If $$n\ln\left(1+a/n\right)\geqslant k\ln\left(1+a/k\right),$$ then $$n\geqslant k.$$
I tried by contrapositive by I do not get much. If $n<k$ then I would have $$\ln\left(1+a/n\right)>\ln\left(1+a/k\right),$$ which does not help me a lot.
if $n\gt m\gt0$ and $a\gt0$, then Bernoulli's Inequality says $$ \left(1+\frac an\right)^{n/m}\gt\left(1+\frac an\frac nm\right)=\left(1+\frac am\right) $$ Therefore, $$ \left(1+\frac an\right)^n\gt\left(1+\frac am\right)^m $$ Reversing roles we have that for $m\gt n\gt0$, $$ \left(1+\frac an\right)^n\lt\left(1+\frac am\right)^m $$ Taking logarithms proves the required implication.

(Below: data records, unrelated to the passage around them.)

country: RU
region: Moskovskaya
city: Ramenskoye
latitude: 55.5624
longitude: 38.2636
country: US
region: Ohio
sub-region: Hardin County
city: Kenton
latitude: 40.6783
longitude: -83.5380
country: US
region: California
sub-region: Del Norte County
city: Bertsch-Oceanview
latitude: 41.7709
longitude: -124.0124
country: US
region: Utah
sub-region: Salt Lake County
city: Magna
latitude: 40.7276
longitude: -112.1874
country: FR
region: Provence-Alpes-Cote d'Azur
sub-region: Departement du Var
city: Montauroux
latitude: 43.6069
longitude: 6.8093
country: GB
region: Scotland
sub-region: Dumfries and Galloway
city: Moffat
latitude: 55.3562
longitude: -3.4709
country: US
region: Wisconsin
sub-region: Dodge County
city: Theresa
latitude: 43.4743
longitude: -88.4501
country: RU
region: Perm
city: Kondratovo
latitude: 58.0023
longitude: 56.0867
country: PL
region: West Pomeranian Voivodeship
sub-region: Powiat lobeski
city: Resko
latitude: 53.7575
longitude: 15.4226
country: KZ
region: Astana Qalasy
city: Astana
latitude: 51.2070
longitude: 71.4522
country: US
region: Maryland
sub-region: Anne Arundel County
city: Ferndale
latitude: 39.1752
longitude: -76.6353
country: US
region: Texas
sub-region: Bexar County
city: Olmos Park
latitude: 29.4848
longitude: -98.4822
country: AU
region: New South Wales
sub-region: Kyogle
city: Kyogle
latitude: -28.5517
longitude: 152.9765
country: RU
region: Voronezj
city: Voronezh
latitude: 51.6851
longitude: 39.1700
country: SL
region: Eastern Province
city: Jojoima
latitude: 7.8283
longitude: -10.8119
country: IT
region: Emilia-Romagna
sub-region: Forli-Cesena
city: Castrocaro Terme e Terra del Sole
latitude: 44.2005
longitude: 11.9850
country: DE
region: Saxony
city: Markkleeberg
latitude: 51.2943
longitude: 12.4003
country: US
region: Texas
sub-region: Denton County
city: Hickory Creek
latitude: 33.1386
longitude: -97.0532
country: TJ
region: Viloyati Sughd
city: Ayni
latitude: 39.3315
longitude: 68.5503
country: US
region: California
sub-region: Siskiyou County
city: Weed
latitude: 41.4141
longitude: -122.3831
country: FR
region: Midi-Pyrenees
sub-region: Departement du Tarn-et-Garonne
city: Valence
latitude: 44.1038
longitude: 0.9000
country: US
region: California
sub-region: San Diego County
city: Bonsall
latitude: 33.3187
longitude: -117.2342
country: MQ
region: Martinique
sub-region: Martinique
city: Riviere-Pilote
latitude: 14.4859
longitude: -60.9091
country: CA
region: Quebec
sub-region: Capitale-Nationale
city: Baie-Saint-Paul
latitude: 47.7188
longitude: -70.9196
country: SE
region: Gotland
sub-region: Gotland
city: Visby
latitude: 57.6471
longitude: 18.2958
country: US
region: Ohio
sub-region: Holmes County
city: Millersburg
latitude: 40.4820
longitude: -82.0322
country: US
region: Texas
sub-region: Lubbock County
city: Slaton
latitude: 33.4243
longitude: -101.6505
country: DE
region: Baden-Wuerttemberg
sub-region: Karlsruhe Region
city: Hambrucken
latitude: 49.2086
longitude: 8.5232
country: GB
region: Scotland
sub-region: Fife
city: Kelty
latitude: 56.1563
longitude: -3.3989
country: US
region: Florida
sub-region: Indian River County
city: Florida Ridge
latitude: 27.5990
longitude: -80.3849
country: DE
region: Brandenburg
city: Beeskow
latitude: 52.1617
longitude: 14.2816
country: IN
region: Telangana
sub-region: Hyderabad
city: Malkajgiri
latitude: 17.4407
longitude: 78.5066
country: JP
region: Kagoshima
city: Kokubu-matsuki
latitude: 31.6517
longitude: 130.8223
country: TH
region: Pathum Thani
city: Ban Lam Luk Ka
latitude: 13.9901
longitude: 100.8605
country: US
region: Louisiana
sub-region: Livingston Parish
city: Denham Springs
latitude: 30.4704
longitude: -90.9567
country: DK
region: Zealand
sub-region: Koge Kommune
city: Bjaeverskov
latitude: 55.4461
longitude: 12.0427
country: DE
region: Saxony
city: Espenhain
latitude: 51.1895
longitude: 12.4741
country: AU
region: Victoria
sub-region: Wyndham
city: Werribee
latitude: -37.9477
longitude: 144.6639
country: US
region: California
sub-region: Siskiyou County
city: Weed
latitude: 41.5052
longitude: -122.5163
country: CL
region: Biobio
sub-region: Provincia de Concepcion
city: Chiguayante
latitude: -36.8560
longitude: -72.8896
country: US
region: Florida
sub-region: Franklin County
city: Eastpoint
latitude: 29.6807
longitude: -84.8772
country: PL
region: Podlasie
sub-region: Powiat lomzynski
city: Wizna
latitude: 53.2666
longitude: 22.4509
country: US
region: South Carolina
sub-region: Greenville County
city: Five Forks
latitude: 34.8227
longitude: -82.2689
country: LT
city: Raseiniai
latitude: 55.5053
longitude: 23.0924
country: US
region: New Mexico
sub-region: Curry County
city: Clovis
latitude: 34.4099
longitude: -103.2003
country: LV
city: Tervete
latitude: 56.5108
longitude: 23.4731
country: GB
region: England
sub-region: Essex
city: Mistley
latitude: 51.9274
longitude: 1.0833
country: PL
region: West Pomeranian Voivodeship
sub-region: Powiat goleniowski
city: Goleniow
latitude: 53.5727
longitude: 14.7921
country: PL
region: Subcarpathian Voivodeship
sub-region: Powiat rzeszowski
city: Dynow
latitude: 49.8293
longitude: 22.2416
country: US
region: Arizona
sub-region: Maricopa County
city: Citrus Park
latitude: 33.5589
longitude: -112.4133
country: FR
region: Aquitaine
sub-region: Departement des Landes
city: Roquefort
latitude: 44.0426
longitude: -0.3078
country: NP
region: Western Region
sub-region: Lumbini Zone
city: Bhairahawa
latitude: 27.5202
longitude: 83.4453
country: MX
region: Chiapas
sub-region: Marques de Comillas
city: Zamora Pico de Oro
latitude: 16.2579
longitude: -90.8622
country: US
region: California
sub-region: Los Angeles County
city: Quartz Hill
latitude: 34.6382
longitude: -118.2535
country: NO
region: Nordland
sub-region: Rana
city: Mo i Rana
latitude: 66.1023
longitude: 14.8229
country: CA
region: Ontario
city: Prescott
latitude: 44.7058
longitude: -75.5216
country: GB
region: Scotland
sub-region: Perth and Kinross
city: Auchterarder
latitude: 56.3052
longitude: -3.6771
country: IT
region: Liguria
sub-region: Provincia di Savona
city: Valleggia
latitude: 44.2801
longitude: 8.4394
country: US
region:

Let $f(x) =x \ln(1+a/x) $.
$\begin{array}\\ f'(x) &=\ln(1+a/x)+x(\ln(1+a/x))'\\ &=\ln(1+a/x)+x\frac{(1+a/x)'}{1+a/x}\\ &=\ln((x+a)/x)+x\frac{-a/x^2}{1+a/x}\\ &=-\ln(x/(x+a))-\frac{a}{x+a}\\ &=-\ln(1-a/(x+a))-\frac{a}{x+a}\\ &\gt a/(x+a)-\frac{a}{x+a} \qquad\text{since }-\ln(1-z) > z \text{ for }z > 0\\ &= 0\\ \end{array} $
Therefore $f(x)$ is increasing, which is what you want.